TASK ITEM: The answer must consist of every record, printed exactly as it stands.

--- START ---

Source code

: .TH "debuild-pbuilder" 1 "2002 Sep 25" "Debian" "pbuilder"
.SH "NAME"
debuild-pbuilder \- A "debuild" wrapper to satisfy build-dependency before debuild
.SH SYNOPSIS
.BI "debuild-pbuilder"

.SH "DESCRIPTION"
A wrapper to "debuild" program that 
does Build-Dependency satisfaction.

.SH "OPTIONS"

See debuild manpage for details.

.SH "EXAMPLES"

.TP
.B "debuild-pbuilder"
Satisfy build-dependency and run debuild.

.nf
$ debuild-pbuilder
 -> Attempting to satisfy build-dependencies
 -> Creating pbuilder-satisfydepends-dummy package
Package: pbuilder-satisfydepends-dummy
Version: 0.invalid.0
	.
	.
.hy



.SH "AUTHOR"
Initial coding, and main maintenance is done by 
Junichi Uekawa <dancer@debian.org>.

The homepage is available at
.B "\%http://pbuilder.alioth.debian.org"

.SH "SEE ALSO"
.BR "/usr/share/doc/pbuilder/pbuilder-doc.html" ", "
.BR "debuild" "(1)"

--- END ---

RESPONSE TO THE TASK:
Source code

: .TH "debuild-pbuilder" 1 "2002 Sep 25" "Debian" "pbuilder"
.SH "NAME"
debuild-pbuilder \- A "debuild" wrapper to satisfy build-dependency before debuild
.SH SYNOPSIS
.BI "debuild-pbuilder"

.SH "DESCRIPTION"
A wrapper to "debuild" program that 
does Build-Dependency satisfaction.

.SH "OPTIONS"

See debuild manpage for details.

.SH "EXAMPLES"

.TP
.B "debuild-pbuilder"
Satisfy build-dependency and run debuild.

.nf
$ debuild-pbuilder
 -> Attempting to satisfy build-dependencies
 -> Creating pbuilder-satisfydepends-dummy package
Package: pbuilder-satisfydepends-dummy
Version: 0.invalid.0
	.
	.
.hy



.SH "AUTHOR"
Initial coding, and main maintenance is done by 
Junichi Uekawa <dancer@debian.org>.

The homepage is available at
.B "\%http://pbuilder.alioth.debian.org"

.SH "SEE ALSO"
.BR "/usr/share/doc/pbuilder/pbuilder-doc.html" ", "
.BR "debuild" "(1)"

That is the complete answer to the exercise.